Sancta Names & Terms to be Changed into Latin

The Council in the third legislative session of the administrative year 2015 adopted Latin as Sandus’s third official language, taking the place of the constructed language Sancta. Previously, Sancta had served primarily as a cultural language used in the proceedings of the Collegio Sacerdae, Sandus’s cultural and religious cooperative. Now, after more than a month since that decision was reached, the Sôgmô is renovating the names of cooperatives and the legal terms used in Sandus derived from the former official language. This change requires rebranding of the logos and symbols used by cooperatives such as the Collegio Sacerdae and requires the changing of legal terminology in the laws.

A motion is currently before the Council about updating the legal terminology to make a full citizen, known in Sancta as “civilo,” into the masculine, feminine, and neuter «civis»; a foreign citizen, known in Sancta as a “socilivo,” into masculine «socius,» feminine «socia,» and neuter «socium»; and, a partial citizen or alien resident, known in Sancta as “peregro,” into masculine «peregrinus,» feminine «peregrina,» and neuter «peregrinum.»

The name of the Collegio Sacerdae will become «Collegium Sacerdotum,» a Latin translation of the name “College of Priests.”  The Sôgmô has already announced that the term Sôgmô will not be translated directly into Latin, whose equivalent is «dux» or «rex,» but will remain intact, though Latin endings will be added. The Sôgmô, or «Sōgmō» as it will be known in modern Sandum Latin, will be a masculine, feminine, and neuter third declension noun, declined as:

Nominative: Sōgmō, Sōgmōnēs
Genitive: Sōgmōnis, Sōgmōnum
Dative: Sōgmōnī, Sōgmōnibus
Accusative: Sōgmōnem, Sōgmōnēs
Ablative: Sōgmōne, Sōgmōnibus
Vocative: Sōgmō, Sōgmōnes

The formal and customary title of the Sôgmô, “the Honourable Sôgmô,” will be «ille Honorabilis Sôgmô,» using the Vulgar Latin use of «ille» as a definite article.

More Latin translations will be found and given in the future for other cooperatives, offices, and institutions in the State structure of Sandus.
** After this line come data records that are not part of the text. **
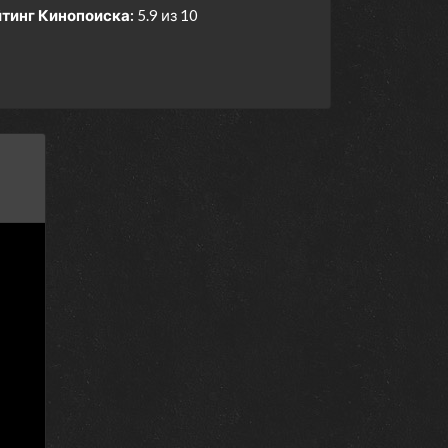
тинг Кинопоиска:
5.9 из 10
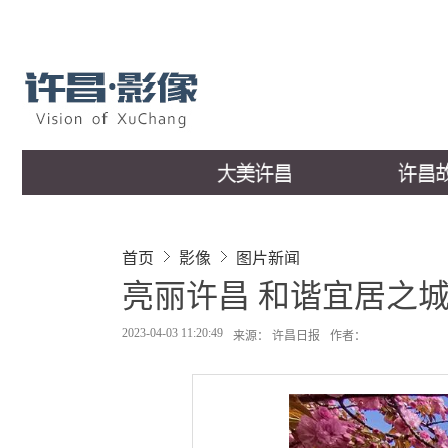
首页
影像
图片新闻
亮丽许昌 和谐宜居之
2023-04-03 11:20:49
来源： 许昌日报
作者：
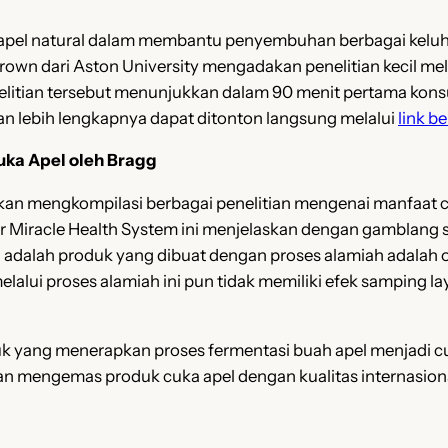
pel natural dalam membantu penyembuhan berbagai keluhan 
rown dari Aston University mengadakan penelitian kecil m
penelitian tersebut menunjukkan dalam 90 menit pertama k
tian lebih lengkapnya dapat ditonton langsung melalui
link be
uka Apel oleh Bragg
ahkan mengkompilasi berbagai penelitian mengenai manfaat
r Miracle Health System ini menjelaskan dengan gamblang s
dalah produk yang dibuat dengan proses alamiah adalah o
lui proses alamiah ini pun tidak memiliki efek samping l
uk yang menerapkan proses fermentasi buah apel menjadi c
dan mengemas produk cuka apel dengan kualitas internasion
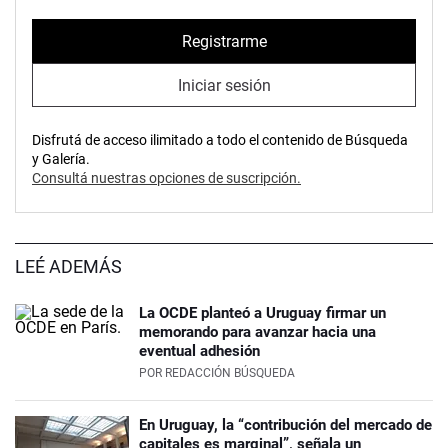
Registrarme
Iniciar sesión
Disfrutá de acceso ilimitado a todo el contenido de Búsqueda
y Galería.
Consultá nuestras opciones de suscripción.
LEÉ ADEMÁS
La OCDE planteó a Uruguay firmar un
memorando para avanzar hacia una
eventual adhesión
POR
REDACCIÓN BÚSQUEDA
En Uruguay, la “contribución del mercado de
capitales es marginal”, señala un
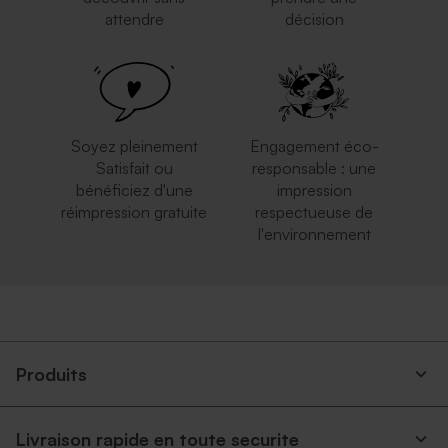
attendre
décision
Enveloppe papier kraft
Enveloppe bleue ciel
rectangulaire
Dragées jaune velours 1 kg (±
Trombone doré multi
240 ex)
événements
Soyez pleinement
Engagement éco-
Satisfait ou
responsable : une
bénéficiez d'une
impression
réimpression gratuite
respectueuse de
l'environnement
Enveloppe crème
Enveloppe rectangulaire
autocollante
argent
Savon rond fleur d'or -
Cloche fleurs séchées et son
senteur Calendula Bambou
message personnalisé
Produits
Livraison rapide en toute securite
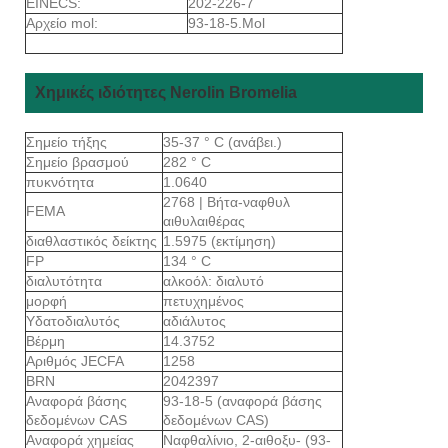
EINECS:
202-226-7
Αρχείο mol:
93-18-5.Mol
Χημικές ιδιότητες Nerolin Bromelia
Σημείο τήξης
35-37 ° C (ανάβει.)
Σημείο βρασμού
282 ° C
πυκνότητα
1.0640
2768 | Βήτα-ναφθυλ
FEMA
αιθυλαιθέρας
διαθλαστικός δείκτης
1.5975 (εκτίμηση)
FP
134 ° C
διαλυτότητα
αλκοόλ: διαλυτό
μορφή
πετυχημένος
Υδατοδιαλυτός
αδιάλυτος
Βέρμη
14.3752
Αριθμός JECFA
1258
BRN
2042397
Αναφορά βάσης
93-18-5 (αναφορά βάσης
δεδομένων CAS
δεδομένων CAS)
Αναφορά χημείας
Ναφθαλίνιο, 2-αιθοξυ- (93-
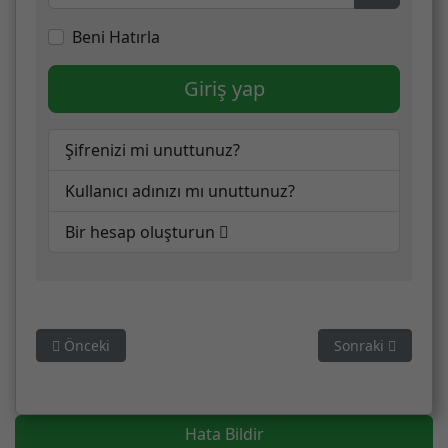
Şifreyi G
Beni Hatırla
Giriş yap
Şifrenizi mi unuttunuz?
Kullanıcı adınızı mı unuttunuz?
Bir hesap oluşturun
Önceki makale: Ey vücûd-i kâmilin esrâr-i hikmet masdarı
Sonraki makale: G
Önceki
Sonraki
Hata Bildir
Such translations include the Citizens’ Party of Sandus, whose Latin translations may include «Civilis Factio Sande» or «Factio Civium Sande.» Or another noun may be yet decided upon to avoid the negative connotations with the English word “faction,” which is derived from the Latin word «factio,» such as the participle «Partitus,» from which Italian receives its version of “party,” partito. According to the Sôgmô, who is actively translating the names of Sandum organs, institutions, and offices into Latin, this is what makes modern translations difficult. “In order to avoid unnecessary negative connotations and to better represent Sandus’s defining qualities entrenched in Sancta and Philia, it is important to meditate on the translations and think, ‘given these associations and other alternatives, which do I prefer and why?'” It is for this reason that translating something like “the Secretary of the Party” or “Party Secretary” so difficult, as “secretary” in Latin (secretarius) translates as the agent or keeper of secrets — which is not the modern meaning of “secretary” when compared to the Party’s Communist history — and other translations, like dux or imperator, have connections to Fascism and Imperialism; currently, the Sôgmô is leaning towards «Partitus Civium Sandarum» and «Caput Partiti.»

The move towards Latin as a cultural language in Sandus has inspired a renewed thought in Sandus’s early history in 2009 to 2010, in which “Sandum Latin” was a distinct constructed language. Today, “Sandum Latin” refers to the variant of modern Latin used in Sandus in official and cultural capacities.